S_CAROGNE

Il buio oltre la siepe


 Lui, che potrebbe chiamarsi Marco o Paolo, è un uomo di trentadue anni, forse trentaquattro, improvvisamente colto da una strana sindrome. Pur conducendo una esistenza definita normale dal suo entourage, pur essendo simpatico e appagato dal lavoro e dal sesso, è impossibilitato a uscire dal negozio situato in fondo alla strada. O forse un ufficio, o un'auto. Il fatto importante è che in quel negozio, o in quell'ufficio, o in quell'auto, c'è una donna che non può annoverare tra i suoi affetti, non essendo una fidanzata o una amica o una parente, con la quale ha conosciuto il senso della comunicazione. Quella fatta di scambi, di silenzi e di sguardi, oltre che di parole e risate o discussioni. Con lei non è importante scegliere un argomento, perché riescono a trascorrere ore insieme pensando che siano minuti.

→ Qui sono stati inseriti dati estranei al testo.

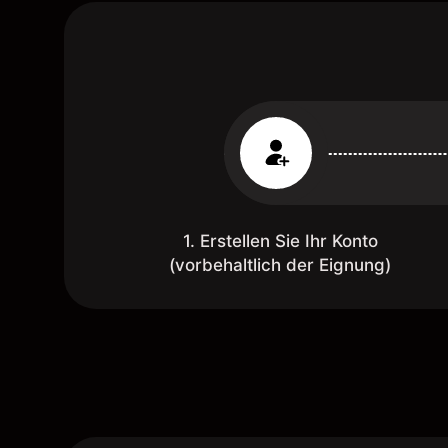
1. Erstellen Sie Ihr Konto
(vorbehaltlich der Eignung)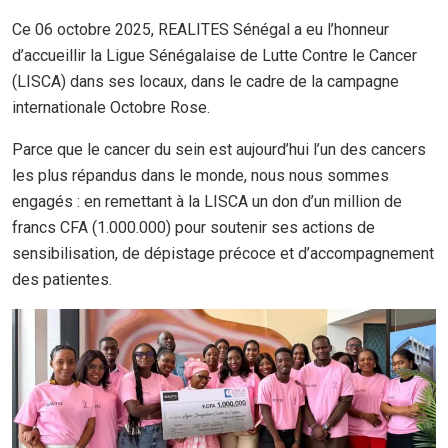
Ce 06 octobre 2025, REALITES Sénégal a eu l’honneur
d’accueillir la Ligue Sénégalaise de Lutte Contre le Cancer
(LISCA) dans ses locaux, dans le cadre de la campagne
internationale Octobre Rose.
Parce que le cancer du sein est aujourd’hui l’un des cancers
les plus répandus dans le monde, nous nous sommes
engagés : en remettant à la LISCA un don d’un million de
francs CFA (1.000.000) pour soutenir ses actions de
sensibilisation, de dépistage précoce et d’accompagnement
des patientes.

Marco (o Paolo) è turbato dal fatto che lo sorprende sempre più spesso l'ansia non appena lo squillo del telefono o un rumore improvviso gli ricordano che il suo posto è il pianeta Terra. Lui sta così bene lì, con lei, e ritiene il mondo fuori da quella stanza crudele, o almeno dissennato. Loro non hanno fretta, piuttosto hanno bisogno di calma. Di progetti e di ricordi hanno gli armadi pieni. Il caso li ha fatti incontrare e loro sanno godere dell'inaspettata possibilità di riassaporare una sensazione paragonabile a quella da sospensione nel liquido amniotico, avulsa da critiche, giudizi e necessarie prestazioni sessuali o intellettuali. Marco (o Paolo) teme che un giorno il negozio possa chiudere, mentre la donna è consapevole del fatto che un giorno lui non andrà a trovarla. Ma di questo non parlano. Non avrebbe senso farlo, dato che non hanno obblighi reciproci, e hanno deciso di non addomesticarsi per lasciare fluire liberi i loro pensieri. Per evitare che aspettative, paure e gelosie invadano i loro pomeriggi fatti di nulla, forse, ma capaci di rendere sopportabile la teoria di convenzioni e doveri cui la vita quotidiana li chiama. A volte lui si ferma, con la mano sulla maniglia, e la saluta. Ma non apre la porta, sta troppo bene lì dov'è. Le chiede di aspettare, le sorride sapendo che anche per lei è presto. Domani non finiranno i discorsi iniziati, perché loro non ne hanno mai finito uno. Non hanno fretta, nel loro bozzolo il tempo non fa paura.